I have observed that when the linux futexes are contended, the system spends A LOT of time in the spinlocks. I noticed this to be a problem even when futexes are not used directly, but also when calling malloc/free, rand, glib mutex calls, and other system/library calls that make calls to futex. Is there ANY way of getting rid of this behavior?
I am using CentOS 6.3 with kernel 2.6.32-279.9.1.el6.x86_64. I also tried the latest stable kernel 3.6.6 downloaded directly from kernel.org.
Originally, the problem occurred on a 24-core server with 16GB RAM. The process has 700 threads. The data collected with "perf record" shows that the spinlock is called from the futex called from __lll_lock_wait_private and __lll_unlock_wake_private, and is eating away 50% of the CPU time. When I stopped the process with gdb, the backtraces showed the calls to __lll_lock_wait_private __lll_unlock_wake_private are made from malloc and free.
I was trying to reduce the problem, so I wrote a simple program that shows it's indeed the futexes that are causing the spinlock problem.
Start 8 threads, with each thread doing the following:
//...
static GMutex *lMethodMutex = g_mutex_new ();
while (true)
{
static guint64 i = 0;
g_mutex_lock (lMethodMutex);
// Perform any operation in the user space that needs to be protected.
// The operation itself is not important. It's the taking and releasing
// of the mutex that matters.
++i;
g_mutex_unlock (lMethodMutex);
}
//...
I am running this on an 8-core machine, with plenty of RAM.

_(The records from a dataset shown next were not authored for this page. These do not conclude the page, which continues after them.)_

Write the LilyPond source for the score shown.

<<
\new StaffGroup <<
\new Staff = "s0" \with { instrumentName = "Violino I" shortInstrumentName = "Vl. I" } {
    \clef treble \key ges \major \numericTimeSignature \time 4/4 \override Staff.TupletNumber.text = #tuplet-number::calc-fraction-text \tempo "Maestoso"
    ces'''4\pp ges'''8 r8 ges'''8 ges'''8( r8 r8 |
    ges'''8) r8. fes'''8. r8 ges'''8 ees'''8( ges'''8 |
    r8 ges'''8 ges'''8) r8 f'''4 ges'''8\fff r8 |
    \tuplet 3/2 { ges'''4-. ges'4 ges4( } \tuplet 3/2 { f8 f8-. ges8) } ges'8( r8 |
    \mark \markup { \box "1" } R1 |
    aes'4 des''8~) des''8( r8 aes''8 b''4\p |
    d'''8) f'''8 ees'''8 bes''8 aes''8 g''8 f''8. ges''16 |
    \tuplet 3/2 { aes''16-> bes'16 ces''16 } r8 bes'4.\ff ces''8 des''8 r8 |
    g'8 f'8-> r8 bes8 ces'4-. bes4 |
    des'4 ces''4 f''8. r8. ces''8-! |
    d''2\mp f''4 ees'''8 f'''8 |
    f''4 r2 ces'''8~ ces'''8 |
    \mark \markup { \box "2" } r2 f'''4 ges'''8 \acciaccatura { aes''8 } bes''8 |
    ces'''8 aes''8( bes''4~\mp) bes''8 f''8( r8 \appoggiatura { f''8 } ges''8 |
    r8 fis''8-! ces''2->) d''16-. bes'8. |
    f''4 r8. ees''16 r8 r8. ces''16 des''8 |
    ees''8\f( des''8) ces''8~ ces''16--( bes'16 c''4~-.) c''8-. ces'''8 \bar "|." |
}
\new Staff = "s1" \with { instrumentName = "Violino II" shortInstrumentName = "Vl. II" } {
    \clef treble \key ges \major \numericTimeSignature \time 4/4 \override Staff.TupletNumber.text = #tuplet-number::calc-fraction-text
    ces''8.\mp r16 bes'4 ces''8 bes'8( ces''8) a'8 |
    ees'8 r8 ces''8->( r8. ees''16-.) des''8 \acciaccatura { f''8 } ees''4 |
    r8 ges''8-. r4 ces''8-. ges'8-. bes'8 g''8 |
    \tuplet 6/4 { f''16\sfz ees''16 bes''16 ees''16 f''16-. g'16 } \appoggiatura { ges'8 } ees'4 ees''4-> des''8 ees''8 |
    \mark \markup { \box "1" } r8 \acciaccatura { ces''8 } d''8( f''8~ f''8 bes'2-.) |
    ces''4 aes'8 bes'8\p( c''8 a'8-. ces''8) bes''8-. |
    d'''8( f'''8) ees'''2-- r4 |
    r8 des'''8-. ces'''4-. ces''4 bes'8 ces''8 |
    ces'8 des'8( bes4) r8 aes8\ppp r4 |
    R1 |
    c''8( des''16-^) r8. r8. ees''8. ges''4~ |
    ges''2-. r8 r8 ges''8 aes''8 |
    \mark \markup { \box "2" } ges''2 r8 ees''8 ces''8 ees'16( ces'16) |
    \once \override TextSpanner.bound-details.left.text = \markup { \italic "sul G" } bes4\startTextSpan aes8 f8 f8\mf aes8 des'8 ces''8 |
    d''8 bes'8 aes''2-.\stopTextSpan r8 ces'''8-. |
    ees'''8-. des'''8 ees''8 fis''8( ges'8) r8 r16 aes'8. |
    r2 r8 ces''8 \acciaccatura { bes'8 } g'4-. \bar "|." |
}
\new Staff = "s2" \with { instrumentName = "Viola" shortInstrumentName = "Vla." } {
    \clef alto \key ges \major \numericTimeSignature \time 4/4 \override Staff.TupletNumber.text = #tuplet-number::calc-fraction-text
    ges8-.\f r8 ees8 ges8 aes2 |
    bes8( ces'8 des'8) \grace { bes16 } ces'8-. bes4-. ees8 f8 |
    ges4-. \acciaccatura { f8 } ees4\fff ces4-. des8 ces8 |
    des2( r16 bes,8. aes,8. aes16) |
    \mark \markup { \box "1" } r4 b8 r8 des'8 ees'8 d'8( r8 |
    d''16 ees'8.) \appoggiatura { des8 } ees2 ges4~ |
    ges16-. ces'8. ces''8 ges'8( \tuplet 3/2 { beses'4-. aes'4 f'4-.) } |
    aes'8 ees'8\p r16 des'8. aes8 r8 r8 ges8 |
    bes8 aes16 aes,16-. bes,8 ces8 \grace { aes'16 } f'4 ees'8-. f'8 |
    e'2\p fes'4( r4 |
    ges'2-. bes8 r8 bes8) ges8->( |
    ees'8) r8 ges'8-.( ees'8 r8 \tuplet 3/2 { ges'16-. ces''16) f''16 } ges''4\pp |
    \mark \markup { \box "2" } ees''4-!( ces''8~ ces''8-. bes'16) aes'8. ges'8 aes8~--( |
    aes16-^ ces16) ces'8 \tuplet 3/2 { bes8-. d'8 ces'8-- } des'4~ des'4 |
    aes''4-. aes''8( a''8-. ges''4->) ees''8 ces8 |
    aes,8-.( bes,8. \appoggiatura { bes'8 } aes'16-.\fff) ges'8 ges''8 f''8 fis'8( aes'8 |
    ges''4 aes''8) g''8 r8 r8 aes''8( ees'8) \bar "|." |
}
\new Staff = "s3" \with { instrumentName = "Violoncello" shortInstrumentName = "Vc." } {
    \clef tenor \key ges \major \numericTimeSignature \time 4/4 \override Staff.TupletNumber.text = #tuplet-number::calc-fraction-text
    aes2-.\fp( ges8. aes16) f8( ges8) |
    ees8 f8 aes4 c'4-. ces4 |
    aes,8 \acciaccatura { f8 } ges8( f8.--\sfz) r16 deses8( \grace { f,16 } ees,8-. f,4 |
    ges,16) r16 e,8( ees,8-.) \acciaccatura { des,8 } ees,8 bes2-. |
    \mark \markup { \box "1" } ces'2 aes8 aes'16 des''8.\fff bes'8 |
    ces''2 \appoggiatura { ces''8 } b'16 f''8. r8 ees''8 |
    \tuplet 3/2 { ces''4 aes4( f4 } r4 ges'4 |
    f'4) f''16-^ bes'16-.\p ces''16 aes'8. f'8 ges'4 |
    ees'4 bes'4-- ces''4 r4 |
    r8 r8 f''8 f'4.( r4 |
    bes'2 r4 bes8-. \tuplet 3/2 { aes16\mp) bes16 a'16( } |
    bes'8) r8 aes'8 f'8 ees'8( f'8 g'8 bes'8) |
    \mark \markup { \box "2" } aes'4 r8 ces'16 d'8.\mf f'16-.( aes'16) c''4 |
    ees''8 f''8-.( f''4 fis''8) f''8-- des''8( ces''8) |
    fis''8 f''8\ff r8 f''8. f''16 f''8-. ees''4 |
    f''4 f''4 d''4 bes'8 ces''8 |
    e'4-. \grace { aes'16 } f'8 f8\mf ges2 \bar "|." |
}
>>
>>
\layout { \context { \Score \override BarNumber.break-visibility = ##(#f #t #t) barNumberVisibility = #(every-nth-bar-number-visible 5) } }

Using "top", I observed that the machine is 10% idle, 10% in the user mode, and 90% in the system mode.
Using "perf top", I observed the following:
50.73% [kernel] [k] _spin_lock
11.13% [kernel] [k] hpet_msi_next_event
2.98% libpthread-2.12.so [.] pthread_mutex_lock
2.90% libpthread-2.12.so [.] pthread_mutex_unlock
1.94% libpthread-2.12.so [.] __lll_lock_wait
1.59% [kernel] [k] futex_wake
1.43% [kernel] [k] __audit_syscall_exit
1.38% [kernel] [k] copy_user_generic_string
1.35% [kernel] [k] system_call
1.07% [kernel] [k] schedule
0.99% [kernel] [k] hash_futex
I would expect this code to spend some time in the spinlock, since the futex code has to acquire the futex wait queue. I would also expect the code to spend some time in the system, since in this snippet of code there is very little code running in the user space. However, 50% of time spent in the spinlock seems to be excessive, especially when this cpu time is needed to do other useful work.
I've ran into similar issues as well. My experience is that you may see a performance hit or even deadlocks when locking and unlocking a lot, depending on the libc version and a lot of other obscure things (e.g. calls to fork() like here).
This guy solved his performance problems by switching to tcmalloc, which may be a good idea anyway depending on the use case. It could be worth a try for you as well.
For me, I saw a reproducible deadlock when I had multiple threads doing lots of locking and unlocking. I was using a Debian 5.0 rootfs (embedded system) with a libc from 2010, and the issue was fixed by upgrading to Debian 6.0.